The big riddle, of course, is how close Weis and his staff can get them to that ceiling. Obviously, Weis' emphasis on brute force, "welcome to college football" training came well short of what his team needed this year. In hindsight, you could see it in the Georgia Tech game; the first few series in particular. The Irish were rotating four to five players in and out after every play, scrambling to get as many as possible in tune with the speed and physicality of college ball. But comfort with that doesn't come in measured doses during the heat of a live game; it comes with knocking the snot out of each other all spring and summer long, to the point where the season comes as a relief - we're tired of hitting each other, it's time to go smack around somebody else! As Weis now (hopefully) knows, the time to do that is in the offseason. In his first two springs, he had the luxury of a veteran crew that needed to be taught how to win, how to string together an effective gameplan - not how to play. It was the exact opposite coming into 2007, and Weis made the fatal mistake of putting the cart before the horse anyway, brainstorming and scheming week-to-week instead of breaking in the young colts first. Result: by the time he truly saw how horribly off-course the Irish were, the damage had been done. You can get away with that kind of mistake once - do it again and you'll be on the unemployment line.

Fortunately/unfortunately, with recruiting progressing well and no bowl-game prep to concentrate on, the long offseason clock will begin ticking as soon as the final game against Stanford ends this Saturday. So debating Weis' teaching style and how much you can really value a so-so performance that still beat Duke by three touchdowns are questions for another time and place. For now, just enjoy a good Senior Day win. It doesn't ease the pain of 9 losses, but few players deserved one more home win celebration than Trevor Laws. That the young guns of the Irish stepped up and assured he got one speaks well for the future.

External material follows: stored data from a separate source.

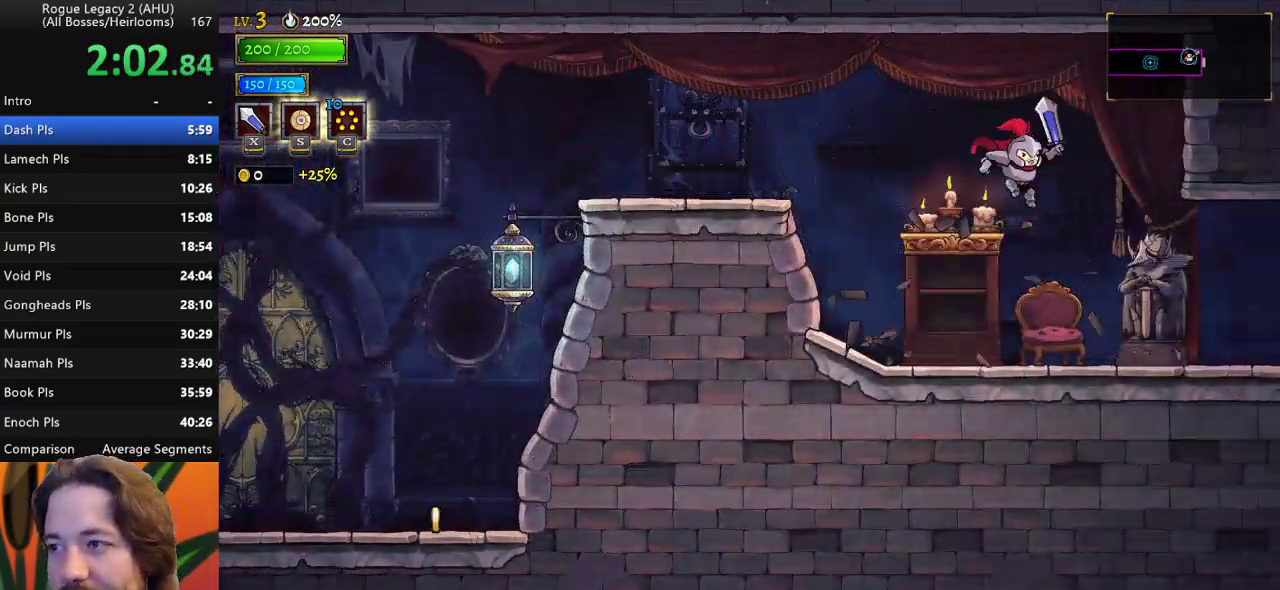
{"keys": ["right"], "events": [[417, "d", "down"], [500, "d", "up"]]}
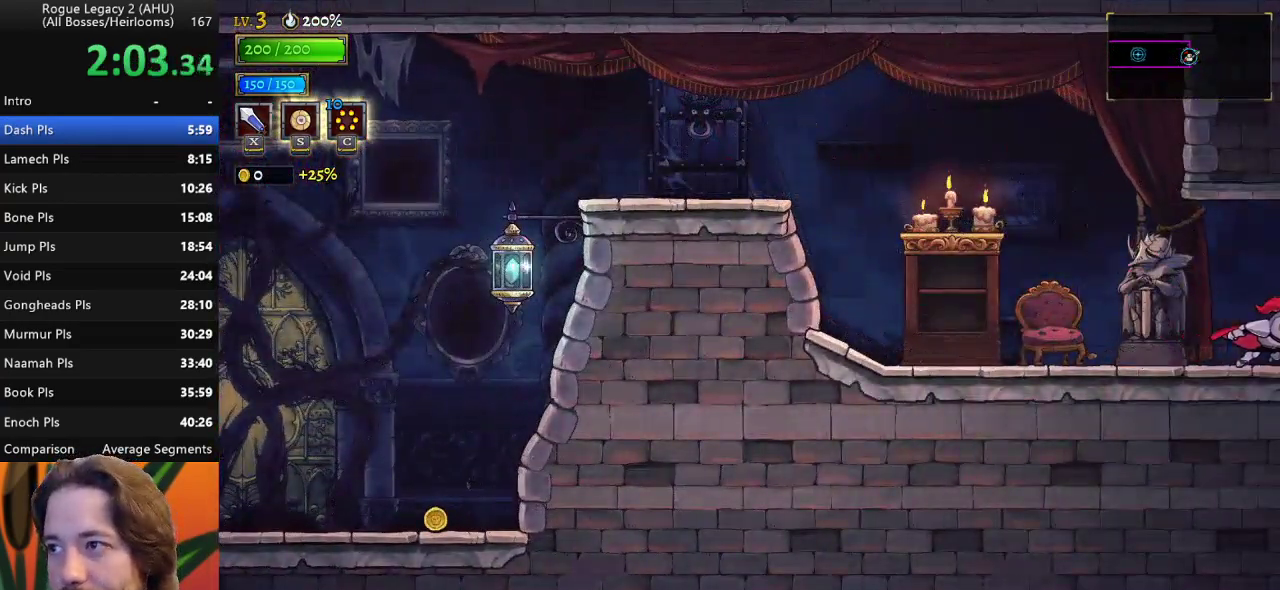
{"keys": ["right"], "events": [[150, "right", "up"], [483, "right", "down"]]}
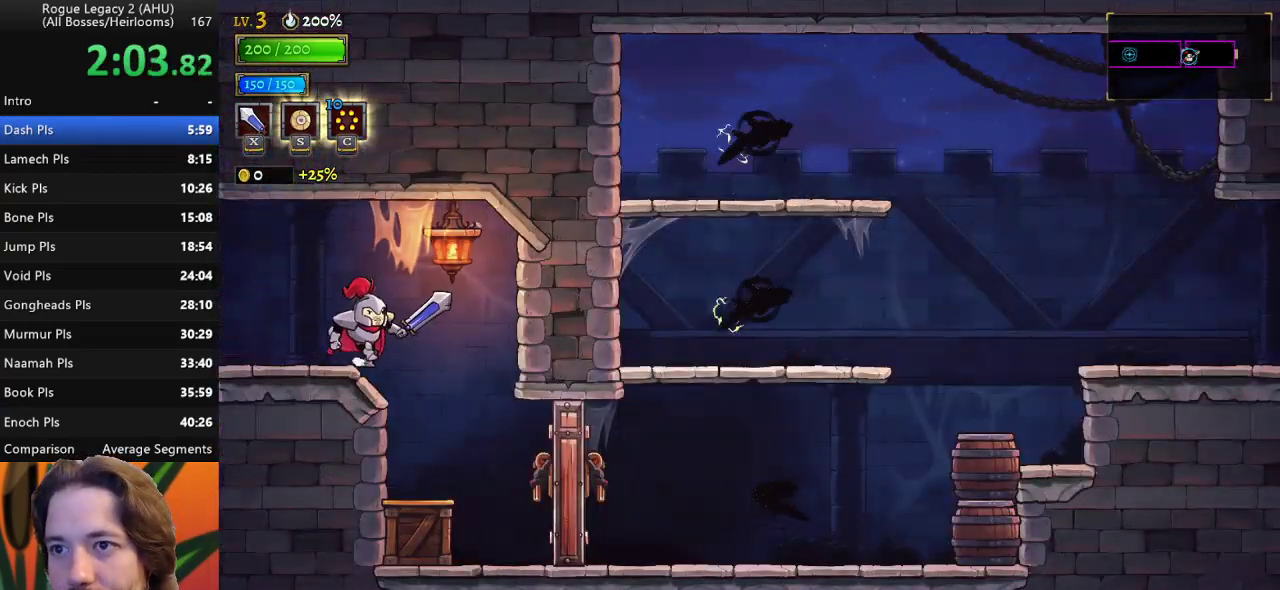
{"keys": ["right"], "events": [[267, "x", "down"], [300, "x", "up"]]}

Laws (98) never quit this season despite having every reason to, going full-out on every single snap regardless of score, opponent, or circumstance. As a result, he's the only defensive lineman in the nation's top 100 tacklers. To paraphrase several famous coaches from New Jersey, 2-9 is what it is, and it's certainly not good enough - but even so, this year Trevor Laws proved he's a winner in every sense of the word.

1 Comments:

At 6:54 AM, Blogger Pat Girouard said...

I believe Minnesota qualifies as the worst team in the FBS.